Max J. Pucher is the founder and current Chief Architect of ISIS Papyrus Software, a globally operating company that specializes in Artificial Intelligence for business process and communication. He has written several books, frequently speaks and writes on IT and holds several patents.
The lack of understanding of most economists about human nature and nature (or the universe) per se is astounding to frightening. Shareholder value and competition do have a relationship that is not as direct as one might think because it involves human perceptions. Economy is a natural ecological (complex adaptive) system whose entities are after all humans. Rather than competing on natural resources of space and food, they compete on the abstract resource of money. The entity of a business and the even more abstract entity of shareholder value are illusions that have no counterpart in reality. Therefore it is the human illusion of perceived value that drives competition in economy and naturally the same applies to shareholder value.

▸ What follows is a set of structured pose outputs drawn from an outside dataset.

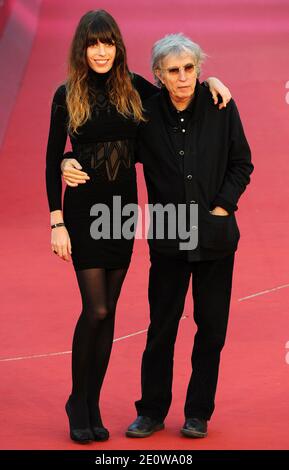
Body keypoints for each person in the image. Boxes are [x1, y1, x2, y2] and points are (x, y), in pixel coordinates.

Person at [46, 9, 232, 444]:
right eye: (93, 43)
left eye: (107, 42)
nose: (101, 51)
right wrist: (57, 213)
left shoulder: (134, 88)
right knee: (95, 310)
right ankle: (79, 401)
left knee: (108, 312)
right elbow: (52, 154)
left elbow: (178, 91)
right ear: (82, 48)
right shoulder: (66, 93)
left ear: (117, 47)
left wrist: (212, 83)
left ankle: (92, 404)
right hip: (84, 213)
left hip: (123, 214)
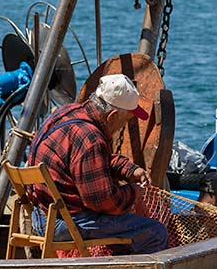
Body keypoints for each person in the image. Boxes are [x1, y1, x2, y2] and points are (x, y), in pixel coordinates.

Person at [26, 74, 169, 254]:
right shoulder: (90, 139)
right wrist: (134, 193)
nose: (123, 127)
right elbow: (103, 202)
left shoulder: (68, 113)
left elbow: (93, 163)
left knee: (127, 226)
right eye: (126, 121)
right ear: (113, 116)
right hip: (63, 224)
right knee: (155, 232)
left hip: (41, 215)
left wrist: (129, 169)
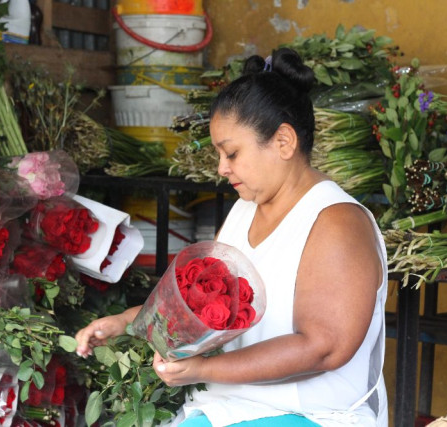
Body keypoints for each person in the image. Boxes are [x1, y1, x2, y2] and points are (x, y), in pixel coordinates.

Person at [75, 47, 388, 427]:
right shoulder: (244, 210)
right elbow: (195, 304)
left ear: (284, 142)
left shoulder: (336, 221)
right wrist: (128, 324)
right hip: (225, 410)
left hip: (312, 416)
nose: (222, 168)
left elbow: (322, 349)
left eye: (232, 153)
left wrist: (204, 369)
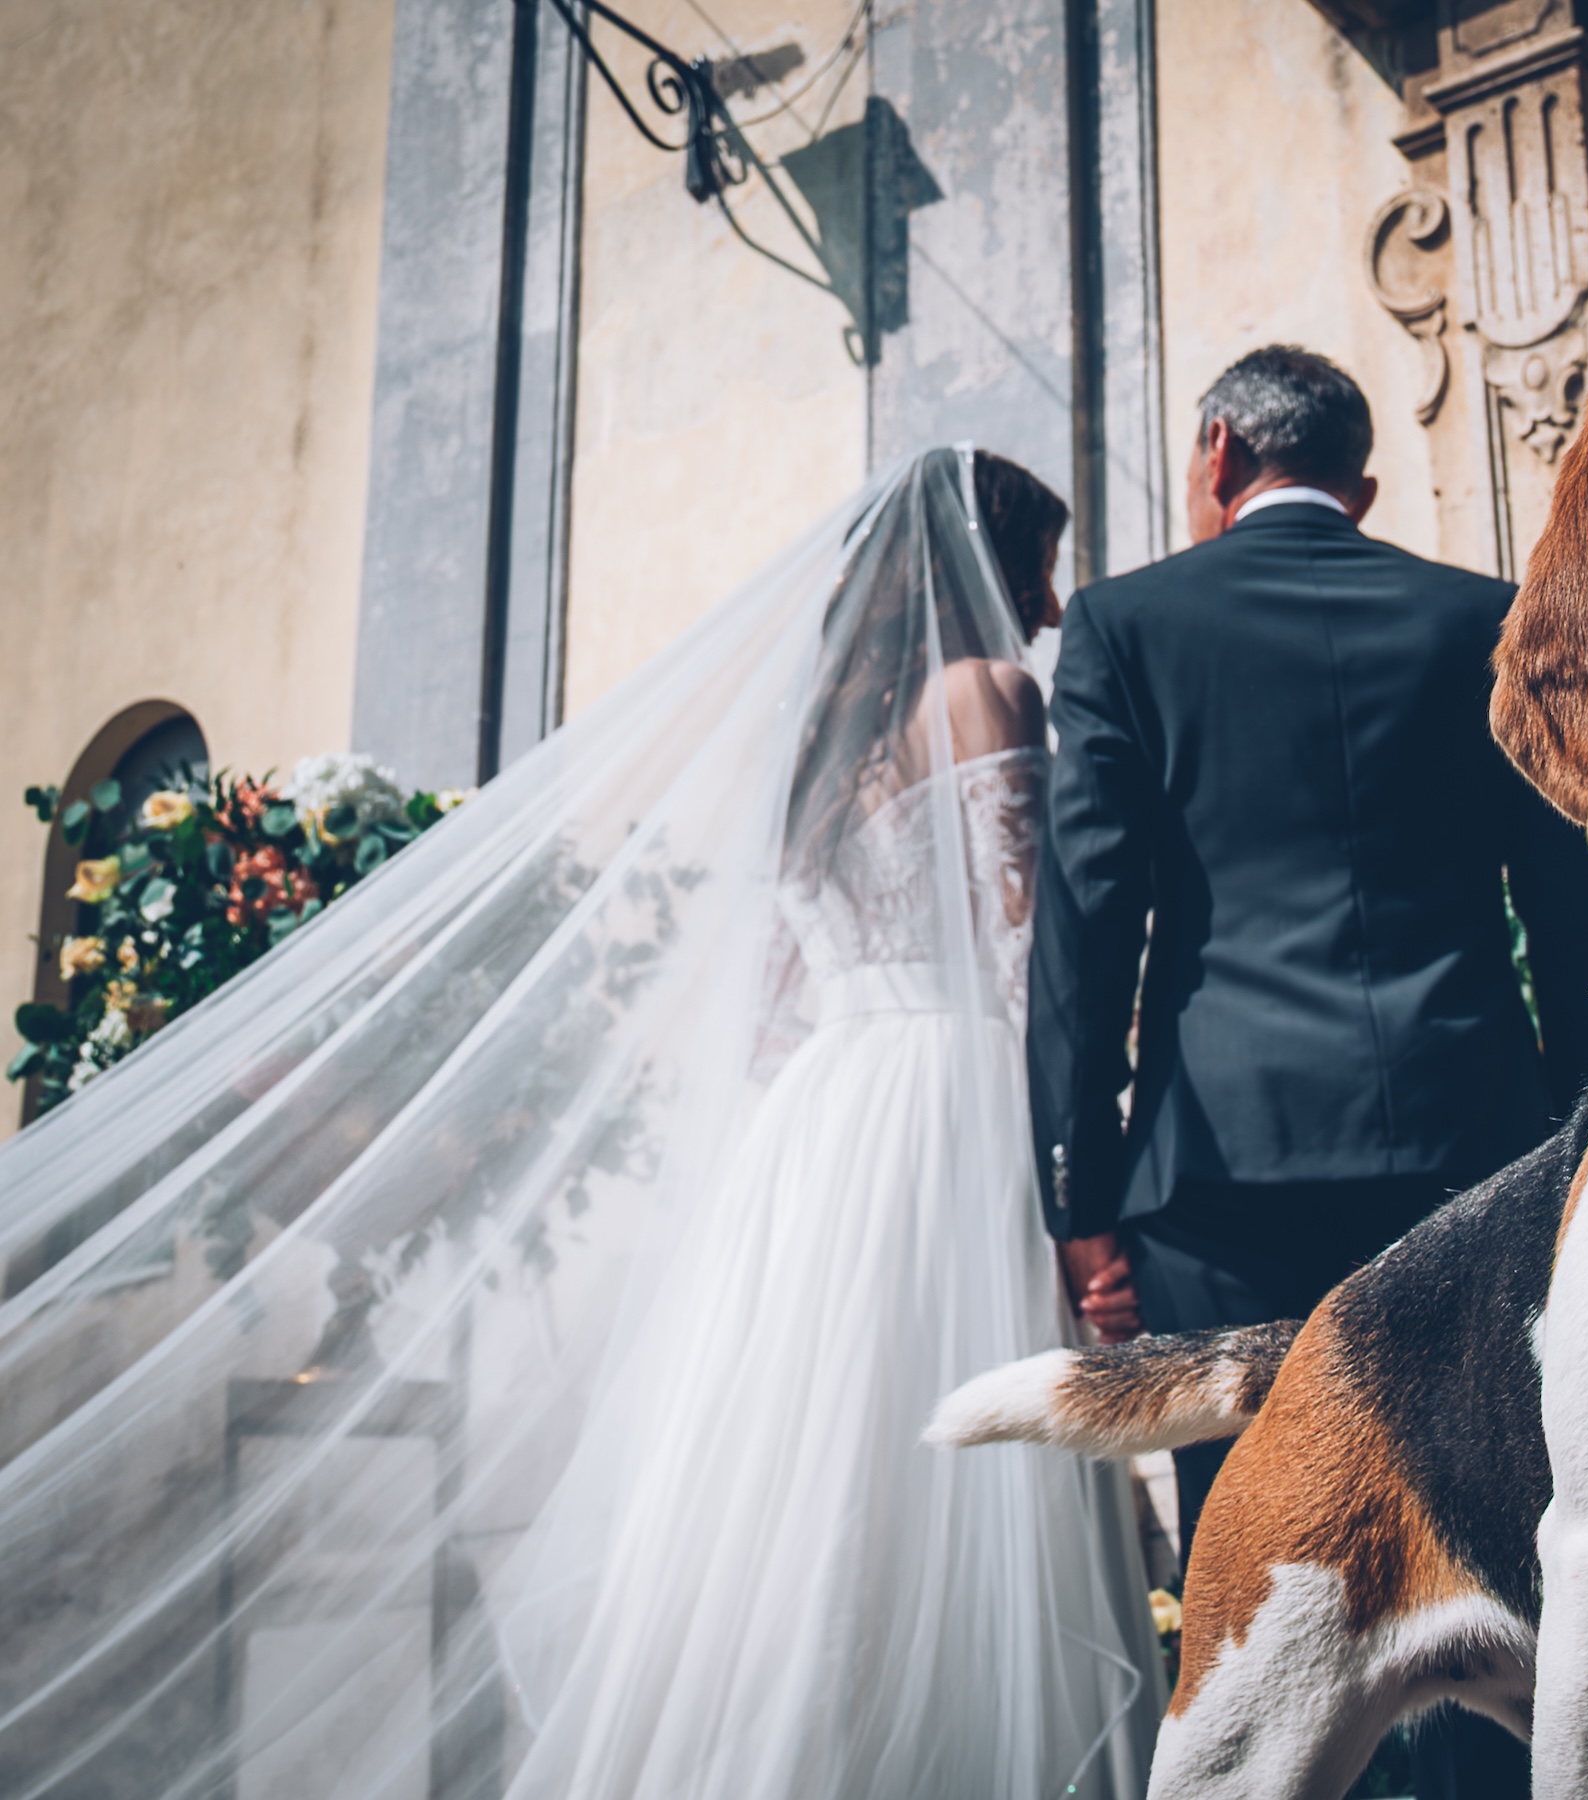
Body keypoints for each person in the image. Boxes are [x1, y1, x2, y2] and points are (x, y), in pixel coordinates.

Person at [0, 448, 1162, 1799]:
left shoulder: (815, 748)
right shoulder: (990, 694)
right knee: (962, 1478)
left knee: (809, 1485)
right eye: (1040, 567)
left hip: (825, 1126)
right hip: (950, 1107)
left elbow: (776, 997)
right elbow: (1034, 965)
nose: (1055, 604)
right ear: (982, 562)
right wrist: (1098, 1150)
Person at [1024, 347, 1588, 1793]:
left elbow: (1086, 925)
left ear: (1219, 454)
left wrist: (1079, 1188)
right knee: (1482, 1549)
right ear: (1359, 487)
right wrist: (1584, 1152)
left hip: (1217, 1171)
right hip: (1466, 1163)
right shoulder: (1478, 620)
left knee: (1260, 1576)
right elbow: (1567, 908)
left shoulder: (1124, 627)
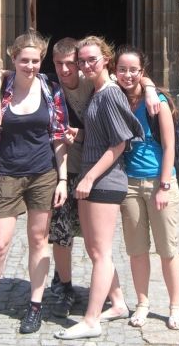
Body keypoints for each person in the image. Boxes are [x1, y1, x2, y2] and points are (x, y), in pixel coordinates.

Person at [0, 38, 161, 320]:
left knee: (96, 244)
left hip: (94, 171)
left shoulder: (93, 81)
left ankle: (115, 300)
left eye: (71, 63)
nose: (65, 69)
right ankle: (64, 287)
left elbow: (130, 76)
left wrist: (150, 89)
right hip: (64, 169)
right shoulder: (49, 83)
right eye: (59, 63)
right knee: (62, 235)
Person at [0, 30, 69, 335]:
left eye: (35, 60)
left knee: (38, 240)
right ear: (14, 59)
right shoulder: (1, 90)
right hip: (6, 174)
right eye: (25, 60)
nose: (30, 66)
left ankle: (35, 306)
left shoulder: (51, 89)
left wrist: (62, 179)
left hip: (43, 174)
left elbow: (59, 137)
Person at [54, 36, 143, 341]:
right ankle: (117, 303)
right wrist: (78, 134)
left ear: (106, 59)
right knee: (95, 250)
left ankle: (91, 320)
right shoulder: (97, 92)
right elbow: (102, 135)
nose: (86, 65)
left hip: (105, 181)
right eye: (82, 61)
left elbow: (119, 143)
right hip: (94, 179)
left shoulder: (110, 94)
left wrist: (89, 178)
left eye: (92, 59)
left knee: (101, 253)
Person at [114, 45, 179, 330]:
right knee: (137, 250)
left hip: (158, 181)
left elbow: (170, 146)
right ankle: (142, 303)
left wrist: (164, 186)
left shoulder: (157, 101)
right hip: (129, 184)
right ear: (115, 71)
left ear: (142, 71)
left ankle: (175, 305)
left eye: (133, 70)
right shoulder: (117, 97)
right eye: (122, 69)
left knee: (167, 249)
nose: (128, 74)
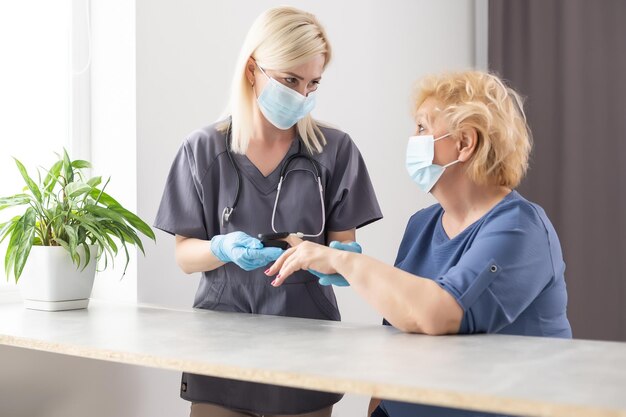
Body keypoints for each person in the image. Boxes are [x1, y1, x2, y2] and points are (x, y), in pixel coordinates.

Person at [267, 71, 572, 417]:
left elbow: (437, 314)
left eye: (423, 128)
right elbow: (399, 331)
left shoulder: (520, 228)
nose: (412, 139)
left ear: (465, 143)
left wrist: (344, 263)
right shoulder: (422, 225)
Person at [154, 6, 382, 417]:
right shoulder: (203, 150)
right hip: (220, 346)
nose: (301, 95)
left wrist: (334, 262)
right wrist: (222, 248)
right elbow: (184, 254)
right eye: (290, 80)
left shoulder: (335, 151)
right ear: (252, 71)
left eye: (313, 83)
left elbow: (345, 251)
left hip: (306, 344)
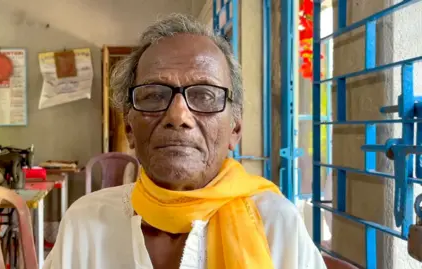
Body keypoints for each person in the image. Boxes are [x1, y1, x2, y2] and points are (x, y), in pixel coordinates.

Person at [43, 14, 327, 269]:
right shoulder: (86, 222)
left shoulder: (276, 224)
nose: (178, 115)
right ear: (129, 128)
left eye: (205, 95)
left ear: (235, 129)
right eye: (154, 95)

Anyone involved in running a business knows how flexible accounting is when it comes to portraying a certain business result. That business result is used to sell the business as profitable on the stock exchange. Maddoff produced a lot of shareholder value for a long time by paying out newly received capital as interest, because there is only one value that produces profits and it is ‘perceived value’.
Stock markets are therefore a legalized form of Ponzi schemes because apart from being a gambling venue, their role is nothing else than to create illusionary shareholder value. I am not referring to influencing the shareprice with false information or cooking the books as Enron did. The price of one share being traded one day can change the market value of a large business by millions. That is nothing else than an illusion, because you cannot sell those shares at those prices as it will influence the price as such.
Can you see the wonderful tool that can be used to create ‘perceived value’ from nothing? You create some good illusionary story, or even fire people and reduce the competitive and service capability of a business and its value goes up in expection of the the coming rise in shareprice? Fantastic, self-fulfilling prophecy! In the very, very special situations of corporate takeovers – when one buyer wants to buy all outstanding stock – that shareholder value can be realized. The larger the merger the less it happens in cash terms and illusionary share values are exchanged for each other, therefore documenting the fact that the value is unreal.
Thus there are two reasons why we have global corporations: creating market dominating virtual monopolies of incompetence that thus can compete with much more competent smaller businesses and creating buyers for smaller corporations that as such can convert illusionary shareholder value to less abstract cash. The shareprice of the buyer typically goes down as a result of the diluted value, next to the problem of making money with a merger.
The problem is now that the share ‘value’ of the largest corporations can not be realized as there is no larger buyer. Therefore the value of the largest businesses are purely illusionary. It is supported by pooling the stocks into pension funds that are then bought by small citizens who buy them in hope of participating in a business. When that story pops, we need to call in the government so that the Ponzi scheme does not crumble. Apart from the CDO counterfeit money produced by the real estate lenders, that is the reason governments have to secure the debts that can no longer be secured by the collateral of illusionary shares.
Large public businesses have stop to compete for buyers for their products but they compete for buyers of their shares as otherwise their value and ability of dominating the market by buying much better competitors would erode. That is the true nature of relationship between shareholder value and competition. Competition is not only stifled within an organization only but also externally. Which is why global businesses sell product illusions today as they do no longer have the ability to compete on a product level. They need to outsource everything to smaller businesses, ideally in low-wage countries and resell it at an illusionary perceived value in their home market.
The profits that these large businesses produce are not real. They are created by constantly buying and selling other businesses at abstract market values, wringing them dry of assets and writing off illusionary market values to reduce the taxes on the book profits they would have to pay otherwise. No, I am not a communist or socialist. I am an observer who sees that a truly free market economy his destroyed by large monopolies. An unregulated flow of capital in stock markets kill the competitve drive of a large business and it kills the smaller competitors that are either dominated by sheer marketing power or gobbled up by using illusionary share price.